As they quietly exit, the strange, lumpen man scrabbles on the floor, tears pouring down his face. All around him lie his crushed plastic animals . In the deepest recess of the room the wreckage of a once proud and expensive wooden stallion lies in smashed pieces, never to be ridden again. He sobs deeply into the last clean nappy.


  1. I loved the DVD box reference!

  2. "Largactil deprivation"
    Rumour has it he's hooked on something!

  3. Absolutely super. Do you mind if I do a wee bit on my blog to direct people to it? I said on Wardog's blog that I'm not getting your updates and I rethingied them about a week ago. Any suggestions what to do will be appreciated.

  4. Thank you, Subrosa, very much. I think I've been nobbled. Please do anything to help show up this lot. I do have some respect for the likes of Kate Hoey and Frank Field. Even Gisela Stewart spoke some sense recently. I blogged on todays Labour versus the past. Not good for today's pygmies!
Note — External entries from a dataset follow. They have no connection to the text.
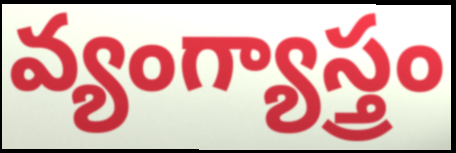
వ్యంగ్యాస్త్రం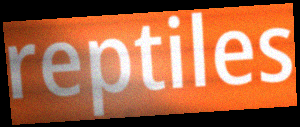
reptilesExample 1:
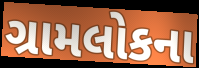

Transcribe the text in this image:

ગ્રામલોકના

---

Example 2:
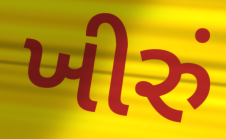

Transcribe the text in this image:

ખીરું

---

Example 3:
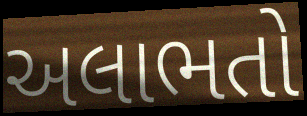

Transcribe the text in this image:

અલાભતો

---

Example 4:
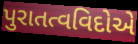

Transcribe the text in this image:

પુરાતત્વવિદોએ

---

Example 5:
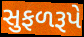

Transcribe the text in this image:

સુફળરૂપે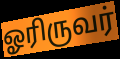
ஓரிருவர்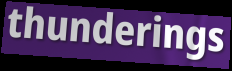
thunderingsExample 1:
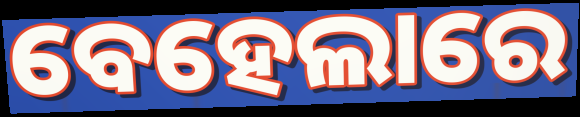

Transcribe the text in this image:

ବେହେଲାରେ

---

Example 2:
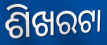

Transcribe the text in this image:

ଶିଖରଟା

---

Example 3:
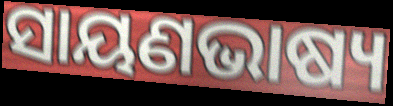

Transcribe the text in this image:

ସାୟଣଭାଷ୍ୟ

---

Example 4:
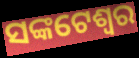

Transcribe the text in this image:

ସଙ୍କଟେଶ୍ୱର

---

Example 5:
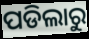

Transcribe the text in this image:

ପଡିଲାରୁ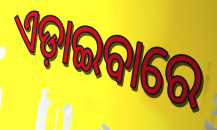
ଏଡ଼ାଇବାରେ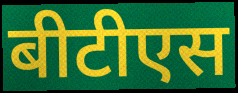
बीटीएस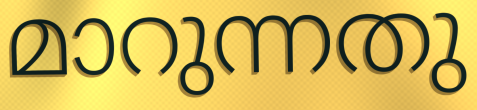
മാറുന്നതു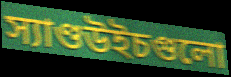
স্যাণ্ডউইচগুলো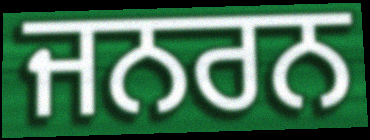
ਜਨਰਨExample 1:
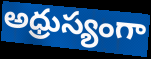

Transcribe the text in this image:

అధ్రుస్యంగా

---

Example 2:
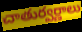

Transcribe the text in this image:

చాతుర్వర్ణాలు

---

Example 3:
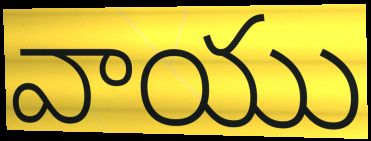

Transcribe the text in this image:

వాయు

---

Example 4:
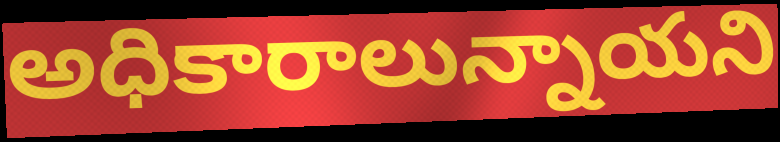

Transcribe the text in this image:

అధికారాలున్నాయని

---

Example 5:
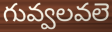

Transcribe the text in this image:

గువ్వలవలెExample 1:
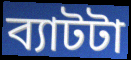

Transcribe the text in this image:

ব্যাটটা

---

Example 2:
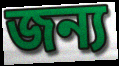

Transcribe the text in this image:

জন্য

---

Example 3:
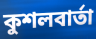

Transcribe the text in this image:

কুশলবার্তা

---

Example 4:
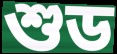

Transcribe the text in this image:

শুড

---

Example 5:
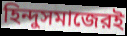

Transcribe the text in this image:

হিন্দুসমাজেরইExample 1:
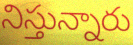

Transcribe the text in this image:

నిస్తున్నారు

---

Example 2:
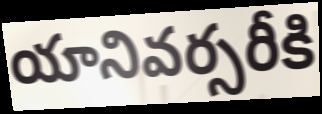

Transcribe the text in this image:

యానివర్సరీకి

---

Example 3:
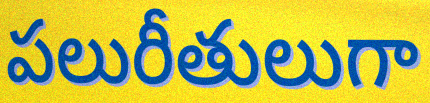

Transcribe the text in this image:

పలురీతులుగా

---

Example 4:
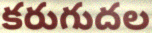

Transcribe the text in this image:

కరుగుదల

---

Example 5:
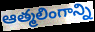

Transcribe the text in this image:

ఆత్మలింగాన్నిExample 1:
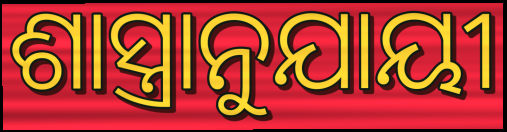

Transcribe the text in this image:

ଶାସ୍ତ୍ରାନୁଯାୟୀ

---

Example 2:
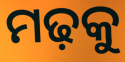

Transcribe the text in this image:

ମଢ଼କୁ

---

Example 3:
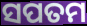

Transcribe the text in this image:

ସପତମ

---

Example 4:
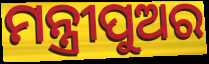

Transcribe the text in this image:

ମନ୍ତ୍ରୀପୁଅର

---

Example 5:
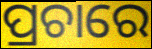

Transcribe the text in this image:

ପ୍ରଚାରେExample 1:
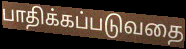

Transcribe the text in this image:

பாதிக்கப்படுவதை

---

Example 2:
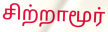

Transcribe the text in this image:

சிற்றாமூர்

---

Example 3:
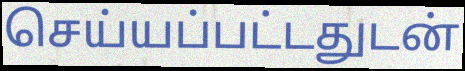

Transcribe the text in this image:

செய்யப்பட்டதுடன்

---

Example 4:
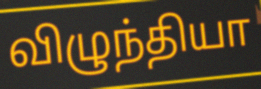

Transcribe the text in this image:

விழுந்தியா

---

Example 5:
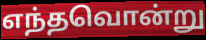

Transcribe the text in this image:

எந்தவொன்று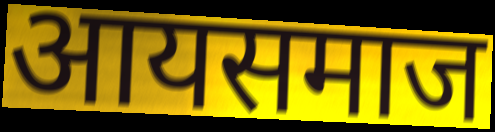
आयसमाजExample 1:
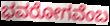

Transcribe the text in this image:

ಭವರೋಗವೆಂಬ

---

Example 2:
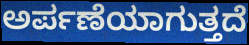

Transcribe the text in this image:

ಅರ್ಪಣೆಯಾಗುತ್ತದೆ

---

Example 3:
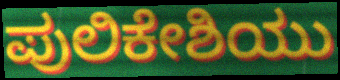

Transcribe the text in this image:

ಪುಲಿಕೇಶಿಯು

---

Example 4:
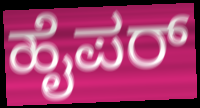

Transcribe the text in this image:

ಹೈಪರ್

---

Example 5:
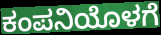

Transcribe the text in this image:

ಕಂಪನಿಯೊಳಗೆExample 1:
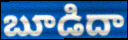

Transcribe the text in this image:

బూడిదా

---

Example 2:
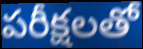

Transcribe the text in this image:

పరీక్షలతో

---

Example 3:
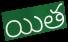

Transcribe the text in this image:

యిత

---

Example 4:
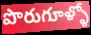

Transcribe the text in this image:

పొరుగూళ్ళో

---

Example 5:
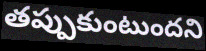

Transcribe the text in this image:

తప్పుకుంటుందని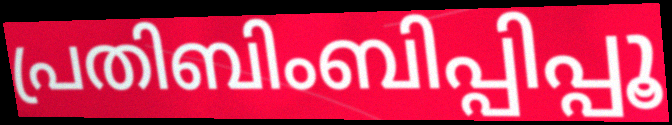
പ്രതിബിംബിപ്പിപ്പൂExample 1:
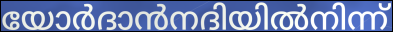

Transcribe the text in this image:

യോർദാൻനദിയിൽനിന്ന്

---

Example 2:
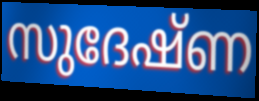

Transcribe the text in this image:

സുദേഷ്ണ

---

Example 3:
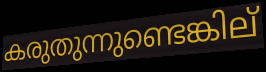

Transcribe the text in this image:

കരുതുന്നുണ്ടെങ്കില്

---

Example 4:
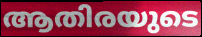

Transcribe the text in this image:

ആതിരയുടെ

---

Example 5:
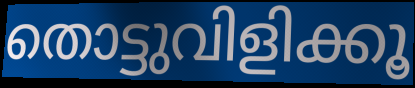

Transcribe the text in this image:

തൊട്ടുവിളിക്കൂ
  5. Oldrightie, could you put an RSS feed button on perhaps and that may get the link going. I just reclicked the atom at the bottom but an RSS2 feed might be better. I did that for my own the other week - only know if it made a blind bit of difference though lol.

  6. A+ for the essay, Oldrightie. Good work but you could have expanded on the role of the Draper-like character! (On course for at least one GCSE.)
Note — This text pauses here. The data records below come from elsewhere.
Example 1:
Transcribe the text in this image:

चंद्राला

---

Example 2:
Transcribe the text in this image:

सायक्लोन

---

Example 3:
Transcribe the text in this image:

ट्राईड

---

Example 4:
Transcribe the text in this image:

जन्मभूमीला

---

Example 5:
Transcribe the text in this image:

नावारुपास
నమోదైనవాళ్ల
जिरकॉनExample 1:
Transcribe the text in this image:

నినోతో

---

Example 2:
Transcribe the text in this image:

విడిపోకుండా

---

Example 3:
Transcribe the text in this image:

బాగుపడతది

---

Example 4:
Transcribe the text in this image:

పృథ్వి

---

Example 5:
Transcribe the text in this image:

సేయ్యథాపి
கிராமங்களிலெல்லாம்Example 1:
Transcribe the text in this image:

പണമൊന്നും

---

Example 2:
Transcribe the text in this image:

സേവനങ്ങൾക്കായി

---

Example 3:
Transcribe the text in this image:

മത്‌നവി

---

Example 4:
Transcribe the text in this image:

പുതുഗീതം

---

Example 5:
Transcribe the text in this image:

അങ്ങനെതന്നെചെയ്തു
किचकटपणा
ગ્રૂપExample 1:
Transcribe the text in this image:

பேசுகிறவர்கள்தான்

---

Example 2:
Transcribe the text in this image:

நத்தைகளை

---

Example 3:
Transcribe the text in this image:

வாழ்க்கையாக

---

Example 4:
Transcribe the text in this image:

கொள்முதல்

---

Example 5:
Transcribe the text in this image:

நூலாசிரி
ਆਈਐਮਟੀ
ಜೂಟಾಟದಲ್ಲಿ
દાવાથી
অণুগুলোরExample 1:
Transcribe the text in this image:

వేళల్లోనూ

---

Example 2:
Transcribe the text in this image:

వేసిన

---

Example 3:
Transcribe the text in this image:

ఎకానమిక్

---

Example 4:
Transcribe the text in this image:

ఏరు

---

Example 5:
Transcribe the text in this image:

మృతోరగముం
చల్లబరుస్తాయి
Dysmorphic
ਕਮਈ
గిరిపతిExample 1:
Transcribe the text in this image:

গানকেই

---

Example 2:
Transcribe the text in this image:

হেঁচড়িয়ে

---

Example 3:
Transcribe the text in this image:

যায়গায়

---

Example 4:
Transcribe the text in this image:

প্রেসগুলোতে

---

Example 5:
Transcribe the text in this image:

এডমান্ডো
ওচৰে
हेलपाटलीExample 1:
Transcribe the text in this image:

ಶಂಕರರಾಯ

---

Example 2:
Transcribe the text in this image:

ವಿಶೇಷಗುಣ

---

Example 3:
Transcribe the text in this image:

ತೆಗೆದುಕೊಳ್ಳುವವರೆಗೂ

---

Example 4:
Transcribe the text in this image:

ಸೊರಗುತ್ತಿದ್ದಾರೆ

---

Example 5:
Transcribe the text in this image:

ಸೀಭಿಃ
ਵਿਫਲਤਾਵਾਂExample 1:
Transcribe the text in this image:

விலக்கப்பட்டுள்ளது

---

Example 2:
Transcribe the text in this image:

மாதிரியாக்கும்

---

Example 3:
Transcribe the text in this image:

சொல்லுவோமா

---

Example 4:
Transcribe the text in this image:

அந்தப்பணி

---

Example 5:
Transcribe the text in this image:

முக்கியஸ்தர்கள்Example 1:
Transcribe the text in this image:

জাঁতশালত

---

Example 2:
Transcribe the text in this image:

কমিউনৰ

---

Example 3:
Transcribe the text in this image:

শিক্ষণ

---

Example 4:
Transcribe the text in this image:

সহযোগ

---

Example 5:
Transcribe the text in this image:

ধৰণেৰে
  7. Thank you Ted! As for The Draper, well still time!

  8. Subrosa, thank you for that. I risked my template with RSS feed but will keep trying!

  9. Nice one, OldRightie - as erudite as Mara on AnnaRaccoon, and pure entertainment at its best.

    Guido does seem to have fallen off, though - can't figure out whether it's a site problem or DNS poisoning yet from here - perhaps Dolly has got a bit pissed off with his exposure of the Draper finances?

  10. aproposofwhat said...

    Thank you, kind sir. I believe Guido has operational problems. Though since Draper's rebuttal onslaught it has suffered. Sad to say.

  11. very nice article , I agree . Lets show these gits up for the slimey bastards they are. My unborn children will have to pay for these cretins.

    The tories should stop pissing in the wind regarding Independence, why stand in the way of the inevitable.

  12. From my comments for you Oldrightie:

    Faux Cu said...

    Oldrightie, I read your blog last night but could not comment. I cannot work that one out.

    So here is my displaced coment

    You are a fly on the wall of 10 Downing Street, not prescient!

    Keep it up and keep us informed!

    15 March 2009 08:23

  13. I can almost believe he thinks he has conned us you know.. It's makes me hideously angry and I'm even more convinced he's clearly insane!

  14. Thank you all for some rewarding input. I shall endeavour to beaver away at the falsehood of Socialism and it's hypocrisy.